BARABOO, Wis. (AP) _ A 16-year-old charged with shooting his high school principal to death didn't mean to kill him, and had brought two guns to school only to scare people, his attorney said Friday
Friday, July 27th 2007, 1:59 pm
By: News On 6
BARABOO, Wis. (AP) _ A 16-year-old charged with shooting his high school principal to death didn't mean to kill him, and had brought two guns to school only to scare people, his attorney said Friday at his murder trial.
The prosecution, however, said during opening statements that Eric Hainstock's anger at Weston Schools Principal John Klang had been building. District Attorney Pat Barrett promised jurors would hear testimony that Hainstock told friends at least twice that Klang wouldn't survive homecoming.
Hainstock is charged with killing Klang on Sept. 29, the morning homecoming festivities were set to begin. Investigators say Hainstock took a shotgun and a revolver to school because he was upset Klang and teachers hadn't stopped other kids from teasing him.
According to a criminal complaint, after a custodian took the shotgun from Hainstock, the student took out the revolver and Klang, 49, rushed him. Hainstock shot Klang three times before the dying principal wrestled him to the ground and pushed the gun away, the complaint said.

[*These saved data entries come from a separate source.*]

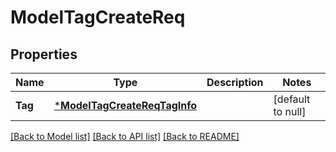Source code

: # ModelTagCreateReq

## Properties
Name | Type | Description | Notes
------------ | ------------- | ------------- | -------------
**Tag** | [***ModelTagCreateReqTagInfo**](model.TagCreateReqTagInfo.md) |  | [default to null]

[[Back to Model list]](../README.md#documentation-for-models) [[Back to API list]](../README.md#documentation-for-api-endpoints) [[Back to README]](../README.md)



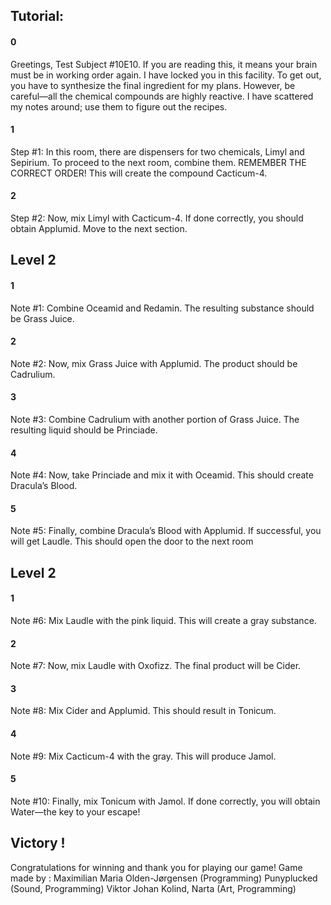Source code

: 
## Tutorial:

#### 0
Greetings, Test Subject #10E10. If you are reading this, it means your brain must be in working order again. I have locked you in this facility. To get out, you have to synthesize the final ingredient for my plans. However, be careful—all the chemical compounds are highly reactive. I have scattered my notes around; use them to figure out the recipes.
#### 1
Step #1:
In this room, there are dispensers for two chemicals, Limyl and Sepirium. To proceed to the next room, combine them. REMEMBER THE CORRECT ORDER! This will create the compound Cacticum-4.

#### 2
Step #2:
Now, mix Limyl with Cacticum-4. If done correctly, you should obtain Applumid. Move to the next section.

## Level 2
#### 1
Note #1: 
Combine Oceamid and Redamin. The resulting substance should be Grass Juice.

#### 2
Note #2:
Now, mix Grass Juice with Applumid. The product should be Cadrulium.

#### 3
Note #3:
Combine Cadrulium with another portion of Grass Juice. The resulting liquid should be Princiade.

#### 4
Note #4:
Now, take Princiade and mix it with Oceamid. This should create Dracula’s Blood.

#### 5
Note #5:
Finally, combine Dracula’s Blood with Applumid. If successful, you will get Laudle. This should open the door to the next room

## Level 2

#### 1

Note #6:
Mix Laudle with the pink liquid. This will create a gray substance.

#### 2

Note #7:
Now, mix Laudle with Oxofizz. The final product will be Cider.

#### 3

Note #8:
Mix Cider and Applumid. This should result in Tonicum. 

#### 4

Note #9:
Mix Cacticum-4 with the gray. This will produce Jamol.

#### 5

Note #10:
Finally, mix Tonicum with Jamol. If done correctly, you will obtain Water—the key to your escape!


## Victory !

Congratulations for winning and thank you for playing our game!
Game made by : 
	Maximilian Maria Olden-Jørgensen (Programming)
	Punyplucked (Sound, Programming)
	Viktor Johan Kolind, Narta (Art, Programming)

Hainstock's attorney, Rhoda Ricciardi, told jurors they should not convict him of first-degree murder because his actions were not intentional, but reckless. She said he told police he only meant to scare people.
She said Hainstock was upset with kids calling him a ``fag.'' Ricciardi said his stepbrother sexually abused him when Hainstock was 6, and that his father abused him and refused to give him medication for attention deficit disorder.

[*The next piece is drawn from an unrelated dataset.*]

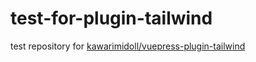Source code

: # test-for-plugin-tailwind
test repository for [kawarimidoll/vuepress-plugin-tailwind](https://github.com/kawarimidoll/vuepress-plugin-tailwind)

Barrett maintained that Hainstock's anger toward Klang had been building for two weeks before homecoming.
She noted Klang kicked Hainstock out of school for three days after Hainstock threw a stapler at his special education teacher. Klang also gave Hainstock an in-school suspension after Klang found chewing tobacco in the boy's backpack.
Pointing her finger at jurors like a pistol, Barrett also pledged they would hear statements Hainstock gave to investigators in which he said he pulled the trigger on Klang on purpose and testimony from a school janitor who heard Hainstock say he was at the school to kill someone.

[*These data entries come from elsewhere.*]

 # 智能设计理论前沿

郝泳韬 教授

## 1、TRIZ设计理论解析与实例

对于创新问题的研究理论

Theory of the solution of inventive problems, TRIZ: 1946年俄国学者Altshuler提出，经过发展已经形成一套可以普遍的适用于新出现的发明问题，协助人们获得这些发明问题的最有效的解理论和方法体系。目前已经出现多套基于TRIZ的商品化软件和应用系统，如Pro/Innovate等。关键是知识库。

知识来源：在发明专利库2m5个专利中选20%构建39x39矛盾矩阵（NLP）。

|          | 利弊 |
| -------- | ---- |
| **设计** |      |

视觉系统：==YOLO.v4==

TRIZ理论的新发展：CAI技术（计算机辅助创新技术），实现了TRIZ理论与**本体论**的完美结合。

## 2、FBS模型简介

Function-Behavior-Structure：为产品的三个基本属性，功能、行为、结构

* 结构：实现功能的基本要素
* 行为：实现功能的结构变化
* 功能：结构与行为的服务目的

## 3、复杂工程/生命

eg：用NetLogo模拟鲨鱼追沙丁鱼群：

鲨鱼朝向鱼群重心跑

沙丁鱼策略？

Barrett also said Hainstock brought 50 cartridges for the revolver to school.
If convicted, Hainstock could face life in prison. His attorneys have not suggested a lesser charge, but a count of reckless homicide would carry a maximum sentence of 40 years in prison.
Hainstock's attorneys lost an effort to transfer his case to juvenile system, where he could receive treatment and be freed at age 25.
Weston Schools is in Cazenovia, about 65 miles northwest of Madison.